Passage:

※

When Harmony Tividad first tried recording her new song “Love333,” she was horrified. 

“It was the worst demo I’ve ever made in my entire life,” says Tividad, adding a high-pitched chirping noise by way of illustration. “I’m not kidding, it sounded like chipmunk music through a trashcan.”

Avery Tucker, Tividad’s bandmate in Girlpool, and producer Yves Rothman were intrigued when they heard the demo, which she had written in Ableton and extensively tinkered with. But it wasn’t until Tividad started playing the song by herself on acoustic guitar that they realized that all it needed was to be an old-fashioned Girlpool duet, a la their 2015 debut “Chinatown.”

“Love333,” which features Tividad and Tucker trading verses and singing harmony during a chorus that goes  “I was looking at something that looked just like love,” ended up becoming the closing track of Forgiveness, the stunning fourth album from the Los Angeles duo, due out this spring. But the traditional “Chinatown vibe” of the song is an aberration on the record — which is, instead, the most surprising, confrontational, and daring album of the band’s career. 

After opening with a one-two shock-punch of the glitchy drum programming on “Nothing Gives Me Pleasure” (opening couplet: “Do you even want me if I even have to ask?/Break it to me gently with your fingers up my ass”) and the harsh industrial sounds of “Lie Love Lullaby,” Forgiveness settles into a carefully balanced collection of textured electronica and writerly folk-pop.

※

Stated goal: Transcribe the part of the article about Girlpool's album Forgiveness that opens with the words containing "Avery Tucker, Tividad’s" and closes with "the band’s career.". The items after this point are unrelated material, not part of the article.

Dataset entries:
※

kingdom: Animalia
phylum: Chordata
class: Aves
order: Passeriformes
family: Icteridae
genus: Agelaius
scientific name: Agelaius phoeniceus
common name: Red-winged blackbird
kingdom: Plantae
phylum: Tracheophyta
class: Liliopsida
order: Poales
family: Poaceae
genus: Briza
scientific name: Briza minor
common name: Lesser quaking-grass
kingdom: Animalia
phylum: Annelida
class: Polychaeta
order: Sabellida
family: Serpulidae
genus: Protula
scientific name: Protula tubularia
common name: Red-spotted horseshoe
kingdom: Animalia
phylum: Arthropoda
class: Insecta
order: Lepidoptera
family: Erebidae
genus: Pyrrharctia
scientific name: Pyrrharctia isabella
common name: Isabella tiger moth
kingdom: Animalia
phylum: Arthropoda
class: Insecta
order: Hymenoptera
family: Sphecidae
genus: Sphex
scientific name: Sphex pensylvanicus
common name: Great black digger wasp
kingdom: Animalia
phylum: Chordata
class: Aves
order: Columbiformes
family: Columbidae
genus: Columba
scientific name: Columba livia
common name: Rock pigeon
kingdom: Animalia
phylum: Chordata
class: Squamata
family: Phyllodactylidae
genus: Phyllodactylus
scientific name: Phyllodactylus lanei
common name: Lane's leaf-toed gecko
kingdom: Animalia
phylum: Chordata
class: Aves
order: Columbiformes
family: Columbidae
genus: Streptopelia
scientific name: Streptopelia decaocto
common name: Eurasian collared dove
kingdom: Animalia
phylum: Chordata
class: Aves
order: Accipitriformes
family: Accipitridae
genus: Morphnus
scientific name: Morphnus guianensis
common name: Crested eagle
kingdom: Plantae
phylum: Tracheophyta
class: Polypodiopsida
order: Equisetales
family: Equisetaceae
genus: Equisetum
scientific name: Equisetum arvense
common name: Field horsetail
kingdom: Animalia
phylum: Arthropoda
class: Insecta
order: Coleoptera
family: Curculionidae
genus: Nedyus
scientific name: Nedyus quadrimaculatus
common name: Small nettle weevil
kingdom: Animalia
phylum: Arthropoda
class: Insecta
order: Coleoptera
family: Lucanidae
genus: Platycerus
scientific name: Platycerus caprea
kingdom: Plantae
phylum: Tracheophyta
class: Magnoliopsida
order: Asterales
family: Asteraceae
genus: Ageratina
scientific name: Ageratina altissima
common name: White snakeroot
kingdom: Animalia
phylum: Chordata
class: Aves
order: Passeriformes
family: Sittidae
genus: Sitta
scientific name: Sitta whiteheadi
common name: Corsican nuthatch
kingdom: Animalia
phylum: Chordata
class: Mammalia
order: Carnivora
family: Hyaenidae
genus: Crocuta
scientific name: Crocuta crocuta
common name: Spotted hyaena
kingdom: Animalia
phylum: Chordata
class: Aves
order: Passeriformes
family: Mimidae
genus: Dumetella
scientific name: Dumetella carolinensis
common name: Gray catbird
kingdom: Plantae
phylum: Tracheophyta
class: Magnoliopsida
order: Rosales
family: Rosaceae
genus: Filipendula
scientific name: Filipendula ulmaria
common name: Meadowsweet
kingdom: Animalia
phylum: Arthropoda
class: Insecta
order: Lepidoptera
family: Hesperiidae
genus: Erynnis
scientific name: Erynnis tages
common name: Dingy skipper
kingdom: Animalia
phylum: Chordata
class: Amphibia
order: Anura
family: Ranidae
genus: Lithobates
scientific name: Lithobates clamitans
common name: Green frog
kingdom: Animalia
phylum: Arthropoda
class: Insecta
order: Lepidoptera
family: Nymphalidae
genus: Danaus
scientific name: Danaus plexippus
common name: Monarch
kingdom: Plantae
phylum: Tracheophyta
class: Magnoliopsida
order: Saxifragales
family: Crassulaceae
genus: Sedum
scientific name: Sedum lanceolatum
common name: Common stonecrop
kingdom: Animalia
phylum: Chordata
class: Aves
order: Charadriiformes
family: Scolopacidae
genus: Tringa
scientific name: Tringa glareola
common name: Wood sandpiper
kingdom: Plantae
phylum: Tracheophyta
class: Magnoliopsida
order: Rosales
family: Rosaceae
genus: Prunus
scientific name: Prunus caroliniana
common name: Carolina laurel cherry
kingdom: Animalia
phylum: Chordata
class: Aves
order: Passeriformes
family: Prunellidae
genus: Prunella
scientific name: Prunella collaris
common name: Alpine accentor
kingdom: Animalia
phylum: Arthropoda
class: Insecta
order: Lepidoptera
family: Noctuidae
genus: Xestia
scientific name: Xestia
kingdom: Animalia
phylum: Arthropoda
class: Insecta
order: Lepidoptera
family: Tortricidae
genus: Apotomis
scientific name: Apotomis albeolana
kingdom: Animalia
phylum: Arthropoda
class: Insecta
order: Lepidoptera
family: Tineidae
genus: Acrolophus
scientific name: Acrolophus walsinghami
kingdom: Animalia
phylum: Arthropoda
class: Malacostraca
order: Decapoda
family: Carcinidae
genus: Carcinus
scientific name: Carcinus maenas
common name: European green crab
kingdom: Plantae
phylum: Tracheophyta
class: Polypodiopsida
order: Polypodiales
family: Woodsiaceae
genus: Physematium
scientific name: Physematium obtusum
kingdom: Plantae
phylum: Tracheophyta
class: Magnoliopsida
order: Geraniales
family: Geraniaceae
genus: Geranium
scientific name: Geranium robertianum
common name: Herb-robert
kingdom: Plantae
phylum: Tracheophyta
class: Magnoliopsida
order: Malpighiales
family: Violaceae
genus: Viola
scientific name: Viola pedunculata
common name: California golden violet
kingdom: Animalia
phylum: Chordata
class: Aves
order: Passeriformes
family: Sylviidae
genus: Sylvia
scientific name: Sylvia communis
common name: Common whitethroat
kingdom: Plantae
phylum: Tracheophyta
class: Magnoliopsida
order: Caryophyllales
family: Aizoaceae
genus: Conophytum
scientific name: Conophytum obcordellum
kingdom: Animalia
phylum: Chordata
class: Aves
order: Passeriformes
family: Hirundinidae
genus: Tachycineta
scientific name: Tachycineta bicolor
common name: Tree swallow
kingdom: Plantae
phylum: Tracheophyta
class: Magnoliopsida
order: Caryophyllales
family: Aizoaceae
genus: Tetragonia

※

Task answer:
Avery Tucker, Tividad’s bandmate in Girlpool, and producer Yves Rothman were intrigued when they heard the demo, which she had written in Ableton and extensively tinkered with. But it wasn’t until Tividad started playing the song by herself on acoustic guitar that they realized that all it needed was to be an old-fashioned Girlpool duet, a la their 2015 debut “Chinatown.”

“Love333,” which features Tividad and Tucker trading verses and singing harmony during a chorus that goes  “I was looking at something that looked just like love,” ended up becoming the closing track of Forgiveness, the stunning fourth album from the Los Angeles duo, due out this spring. But the traditional “Chinatown vibe” of the song is an aberration on the record — which is, instead, the most surprising, confrontational, and daring album of the band’s career.